| WHAT NEEDS TO BE DONE |
From the entries below, please output exactly the lines starting at the one containing "non-Hodgkin's type, Low" and ending at the one containing "non-Hodgkin's type, High", both included.

Saved data entries
☆ ☆ ☆ ☆ ☆ ☆ ☆

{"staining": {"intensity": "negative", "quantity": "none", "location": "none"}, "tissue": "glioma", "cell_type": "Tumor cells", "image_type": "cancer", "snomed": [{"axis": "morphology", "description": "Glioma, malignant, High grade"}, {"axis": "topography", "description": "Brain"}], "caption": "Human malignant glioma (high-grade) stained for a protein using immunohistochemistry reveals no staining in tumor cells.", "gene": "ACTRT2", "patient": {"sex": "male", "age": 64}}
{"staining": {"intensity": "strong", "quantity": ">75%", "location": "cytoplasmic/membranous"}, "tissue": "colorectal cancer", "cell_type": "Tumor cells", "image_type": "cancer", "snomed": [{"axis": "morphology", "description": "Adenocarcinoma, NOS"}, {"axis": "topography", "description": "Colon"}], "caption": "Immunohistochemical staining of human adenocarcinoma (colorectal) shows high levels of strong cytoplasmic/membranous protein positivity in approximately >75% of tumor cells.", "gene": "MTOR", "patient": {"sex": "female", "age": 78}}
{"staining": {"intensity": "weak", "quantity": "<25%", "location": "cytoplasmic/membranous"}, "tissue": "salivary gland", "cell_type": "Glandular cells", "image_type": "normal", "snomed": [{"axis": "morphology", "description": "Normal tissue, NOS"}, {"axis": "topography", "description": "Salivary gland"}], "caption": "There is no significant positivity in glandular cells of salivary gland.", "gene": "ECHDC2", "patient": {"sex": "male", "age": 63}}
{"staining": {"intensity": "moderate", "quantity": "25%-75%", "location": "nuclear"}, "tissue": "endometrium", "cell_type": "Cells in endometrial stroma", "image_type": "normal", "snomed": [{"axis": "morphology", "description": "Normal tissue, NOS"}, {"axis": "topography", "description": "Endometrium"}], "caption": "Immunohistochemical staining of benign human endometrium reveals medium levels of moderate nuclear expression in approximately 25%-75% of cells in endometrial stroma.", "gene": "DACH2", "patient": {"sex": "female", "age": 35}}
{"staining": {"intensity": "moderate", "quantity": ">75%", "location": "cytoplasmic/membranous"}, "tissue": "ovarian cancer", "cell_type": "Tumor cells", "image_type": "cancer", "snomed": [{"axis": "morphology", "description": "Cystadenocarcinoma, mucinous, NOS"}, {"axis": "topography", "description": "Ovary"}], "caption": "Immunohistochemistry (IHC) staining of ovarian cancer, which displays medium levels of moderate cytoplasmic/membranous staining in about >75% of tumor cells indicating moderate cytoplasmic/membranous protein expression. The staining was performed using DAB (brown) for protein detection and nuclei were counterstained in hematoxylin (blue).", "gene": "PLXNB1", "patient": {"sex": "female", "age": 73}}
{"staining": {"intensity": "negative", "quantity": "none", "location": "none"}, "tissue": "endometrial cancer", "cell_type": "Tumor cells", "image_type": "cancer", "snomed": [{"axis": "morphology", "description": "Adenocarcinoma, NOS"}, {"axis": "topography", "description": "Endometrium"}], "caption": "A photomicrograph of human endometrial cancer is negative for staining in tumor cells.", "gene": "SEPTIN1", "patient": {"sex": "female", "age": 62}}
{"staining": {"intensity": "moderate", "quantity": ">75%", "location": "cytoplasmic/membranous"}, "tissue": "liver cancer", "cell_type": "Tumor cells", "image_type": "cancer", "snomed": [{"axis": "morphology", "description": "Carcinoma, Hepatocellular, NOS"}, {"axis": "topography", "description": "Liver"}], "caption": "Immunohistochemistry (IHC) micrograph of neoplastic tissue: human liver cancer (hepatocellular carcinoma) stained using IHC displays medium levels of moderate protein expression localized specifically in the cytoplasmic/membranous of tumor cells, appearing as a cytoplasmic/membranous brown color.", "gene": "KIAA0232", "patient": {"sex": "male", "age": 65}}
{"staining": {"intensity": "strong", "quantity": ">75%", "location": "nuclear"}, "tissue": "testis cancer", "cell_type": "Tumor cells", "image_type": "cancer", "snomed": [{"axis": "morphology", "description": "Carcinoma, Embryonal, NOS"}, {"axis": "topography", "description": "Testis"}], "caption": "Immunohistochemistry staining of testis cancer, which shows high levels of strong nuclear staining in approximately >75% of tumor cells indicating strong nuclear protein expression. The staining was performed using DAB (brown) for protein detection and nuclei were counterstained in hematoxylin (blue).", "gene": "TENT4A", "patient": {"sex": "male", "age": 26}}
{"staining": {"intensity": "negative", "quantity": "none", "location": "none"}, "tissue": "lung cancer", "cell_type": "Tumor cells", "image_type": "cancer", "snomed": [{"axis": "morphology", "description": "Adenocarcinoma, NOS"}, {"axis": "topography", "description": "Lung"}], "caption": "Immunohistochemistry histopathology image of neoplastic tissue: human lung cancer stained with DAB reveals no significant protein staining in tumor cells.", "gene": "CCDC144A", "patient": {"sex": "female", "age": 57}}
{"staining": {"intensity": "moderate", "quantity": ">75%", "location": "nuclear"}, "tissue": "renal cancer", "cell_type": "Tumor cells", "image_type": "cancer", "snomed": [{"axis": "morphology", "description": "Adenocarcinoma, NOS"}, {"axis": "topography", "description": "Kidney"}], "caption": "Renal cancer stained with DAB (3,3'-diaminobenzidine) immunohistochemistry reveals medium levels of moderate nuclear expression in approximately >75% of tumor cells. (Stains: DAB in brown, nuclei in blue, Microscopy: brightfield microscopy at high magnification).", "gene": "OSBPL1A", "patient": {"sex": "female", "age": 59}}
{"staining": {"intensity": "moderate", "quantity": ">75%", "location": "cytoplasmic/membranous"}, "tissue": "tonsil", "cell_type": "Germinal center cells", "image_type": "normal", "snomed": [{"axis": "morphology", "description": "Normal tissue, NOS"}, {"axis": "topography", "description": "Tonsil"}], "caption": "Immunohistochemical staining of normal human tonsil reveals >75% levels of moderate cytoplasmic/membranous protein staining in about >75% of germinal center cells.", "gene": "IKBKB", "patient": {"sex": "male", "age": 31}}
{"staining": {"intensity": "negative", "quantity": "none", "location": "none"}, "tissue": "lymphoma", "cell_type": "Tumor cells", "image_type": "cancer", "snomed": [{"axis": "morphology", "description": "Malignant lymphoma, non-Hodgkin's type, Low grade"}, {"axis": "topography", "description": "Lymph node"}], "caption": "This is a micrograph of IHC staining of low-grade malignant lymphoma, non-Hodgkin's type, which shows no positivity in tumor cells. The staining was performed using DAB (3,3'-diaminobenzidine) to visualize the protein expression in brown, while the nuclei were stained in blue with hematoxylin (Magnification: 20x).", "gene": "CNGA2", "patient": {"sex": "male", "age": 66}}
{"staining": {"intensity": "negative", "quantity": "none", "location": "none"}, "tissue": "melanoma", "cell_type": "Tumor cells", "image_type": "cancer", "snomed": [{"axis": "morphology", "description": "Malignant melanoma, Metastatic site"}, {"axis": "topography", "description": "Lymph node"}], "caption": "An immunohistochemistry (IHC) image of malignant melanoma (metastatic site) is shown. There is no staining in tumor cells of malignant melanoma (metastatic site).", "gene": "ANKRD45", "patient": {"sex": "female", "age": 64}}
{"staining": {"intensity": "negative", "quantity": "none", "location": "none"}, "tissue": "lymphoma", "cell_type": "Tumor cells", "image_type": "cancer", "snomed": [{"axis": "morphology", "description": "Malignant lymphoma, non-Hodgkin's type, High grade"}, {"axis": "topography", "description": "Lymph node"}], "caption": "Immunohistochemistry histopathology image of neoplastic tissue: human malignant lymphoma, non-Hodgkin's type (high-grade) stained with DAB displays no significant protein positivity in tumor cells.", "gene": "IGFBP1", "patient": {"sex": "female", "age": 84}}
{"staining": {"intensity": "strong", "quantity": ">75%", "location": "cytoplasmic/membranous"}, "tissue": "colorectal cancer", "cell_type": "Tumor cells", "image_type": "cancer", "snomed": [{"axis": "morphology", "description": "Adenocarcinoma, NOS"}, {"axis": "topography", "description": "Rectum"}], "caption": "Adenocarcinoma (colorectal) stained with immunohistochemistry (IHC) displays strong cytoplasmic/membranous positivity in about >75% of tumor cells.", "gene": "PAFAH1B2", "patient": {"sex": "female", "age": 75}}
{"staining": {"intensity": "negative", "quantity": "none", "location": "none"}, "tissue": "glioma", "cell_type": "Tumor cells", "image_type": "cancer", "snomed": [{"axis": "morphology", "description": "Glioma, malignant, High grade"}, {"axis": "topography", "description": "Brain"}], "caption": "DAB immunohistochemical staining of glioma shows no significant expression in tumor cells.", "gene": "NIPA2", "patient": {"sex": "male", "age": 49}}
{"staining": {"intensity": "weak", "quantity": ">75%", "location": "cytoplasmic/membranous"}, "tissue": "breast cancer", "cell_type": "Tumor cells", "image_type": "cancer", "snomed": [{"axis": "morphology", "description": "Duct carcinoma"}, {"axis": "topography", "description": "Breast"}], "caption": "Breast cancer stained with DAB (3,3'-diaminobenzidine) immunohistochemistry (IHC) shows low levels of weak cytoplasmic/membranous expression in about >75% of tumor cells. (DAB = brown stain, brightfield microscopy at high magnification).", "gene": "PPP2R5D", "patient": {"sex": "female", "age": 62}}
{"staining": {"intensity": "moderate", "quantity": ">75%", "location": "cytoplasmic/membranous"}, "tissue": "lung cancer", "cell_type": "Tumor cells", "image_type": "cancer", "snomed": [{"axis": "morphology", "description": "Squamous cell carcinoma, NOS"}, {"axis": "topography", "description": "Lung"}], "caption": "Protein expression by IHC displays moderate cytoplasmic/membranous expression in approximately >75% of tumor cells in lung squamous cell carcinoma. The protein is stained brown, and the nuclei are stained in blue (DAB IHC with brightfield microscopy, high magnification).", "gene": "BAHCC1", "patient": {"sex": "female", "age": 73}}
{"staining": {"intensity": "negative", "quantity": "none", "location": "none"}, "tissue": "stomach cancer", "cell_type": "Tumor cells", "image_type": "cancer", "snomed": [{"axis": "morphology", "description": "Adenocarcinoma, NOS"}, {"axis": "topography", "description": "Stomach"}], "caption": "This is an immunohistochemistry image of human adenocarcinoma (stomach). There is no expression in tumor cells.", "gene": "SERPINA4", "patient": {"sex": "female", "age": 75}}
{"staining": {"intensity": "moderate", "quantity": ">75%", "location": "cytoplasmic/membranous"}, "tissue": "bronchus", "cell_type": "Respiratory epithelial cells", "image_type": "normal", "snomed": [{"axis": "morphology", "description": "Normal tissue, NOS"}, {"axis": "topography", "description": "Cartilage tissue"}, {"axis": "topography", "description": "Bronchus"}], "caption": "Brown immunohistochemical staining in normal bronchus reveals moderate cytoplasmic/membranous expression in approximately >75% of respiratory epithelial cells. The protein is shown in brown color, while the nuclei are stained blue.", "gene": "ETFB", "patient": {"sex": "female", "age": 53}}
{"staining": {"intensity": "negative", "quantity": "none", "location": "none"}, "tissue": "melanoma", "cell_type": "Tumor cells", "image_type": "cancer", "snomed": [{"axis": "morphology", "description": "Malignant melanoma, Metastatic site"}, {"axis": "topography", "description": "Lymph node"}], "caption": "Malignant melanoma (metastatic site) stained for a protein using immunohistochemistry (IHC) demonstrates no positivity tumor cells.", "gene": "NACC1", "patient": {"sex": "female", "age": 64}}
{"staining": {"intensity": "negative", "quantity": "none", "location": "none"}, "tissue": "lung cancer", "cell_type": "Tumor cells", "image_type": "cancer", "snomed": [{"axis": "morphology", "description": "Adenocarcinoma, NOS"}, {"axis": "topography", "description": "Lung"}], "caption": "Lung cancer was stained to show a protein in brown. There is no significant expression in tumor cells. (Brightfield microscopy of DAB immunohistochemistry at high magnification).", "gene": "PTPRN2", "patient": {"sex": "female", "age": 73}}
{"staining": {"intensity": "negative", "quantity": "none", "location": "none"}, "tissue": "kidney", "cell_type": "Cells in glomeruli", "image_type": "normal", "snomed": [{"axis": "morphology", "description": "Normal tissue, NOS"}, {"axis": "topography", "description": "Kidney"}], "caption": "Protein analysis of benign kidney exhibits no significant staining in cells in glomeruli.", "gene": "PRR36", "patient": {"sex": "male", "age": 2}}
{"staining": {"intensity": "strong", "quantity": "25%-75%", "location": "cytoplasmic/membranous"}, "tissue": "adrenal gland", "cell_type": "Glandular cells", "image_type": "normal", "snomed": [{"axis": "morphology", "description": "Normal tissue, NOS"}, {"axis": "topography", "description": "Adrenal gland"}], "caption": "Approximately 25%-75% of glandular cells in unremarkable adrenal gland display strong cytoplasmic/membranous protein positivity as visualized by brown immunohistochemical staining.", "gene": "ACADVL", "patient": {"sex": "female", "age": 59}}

☆ ☆ ☆ ☆ ☆ ☆ ☆

| EXERCISE RESULT |
{"staining": {"intensity": "negative", "quantity": "none", "location": "none"}, "tissue": "lymphoma", "cell_type": "Tumor cells", "image_type": "cancer", "snomed": [{"axis": "morphology", "description": "Malignant lymphoma, non-Hodgkin's type, Low grade"}, {"axis": "topography", "description": "Lymph node"}], "caption": "This is a micrograph of IHC staining of low-grade malignant lymphoma, non-Hodgkin's type, which shows no positivity in tumor cells. The staining was performed using DAB (3,3'-diaminobenzidine) to visualize the protein expression in brown, while the nuclei were stained in blue with hematoxylin (Magnification: 20x).", "gene": "CNGA2", "patient": {"sex": "male", "age": 66}}
{"staining": {"intensity": "negative", "quantity": "none", "location": "none"}, "tissue": "melanoma", "cell_type": "Tumor cells", "image_type": "cancer", "snomed": [{"axis": "morphology", "description": "Malignant melanoma, Metastatic site"}, {"axis": "topography", "description": "Lymph node"}], "caption": "An immunohistochemistry (IHC) image of malignant melanoma (metastatic site) is shown. There is no staining in tumor cells of malignant melanoma (metastatic site).", "gene": "ANKRD45", "patient": {"sex": "female", "age": 64}}
{"staining": {"intensity": "negative", "quantity": "none", "location": "none"}, "tissue": "lymphoma", "cell_type": "Tumor cells", "image_type": "cancer", "snomed": [{"axis": "morphology", "description": "Malignant lymphoma, non-Hodgkin's type, High grade"}, {"axis": "topography", "description": "Lymph node"}], "caption": "Immunohistochemistry histopathology image of neoplastic tissue: human malignant lymphoma, non-Hodgkin's type (high-grade) stained with DAB displays no significant protein positivity in tumor cells.", "gene": "IGFBP1", "patient": {"sex": "female", "age": 84}}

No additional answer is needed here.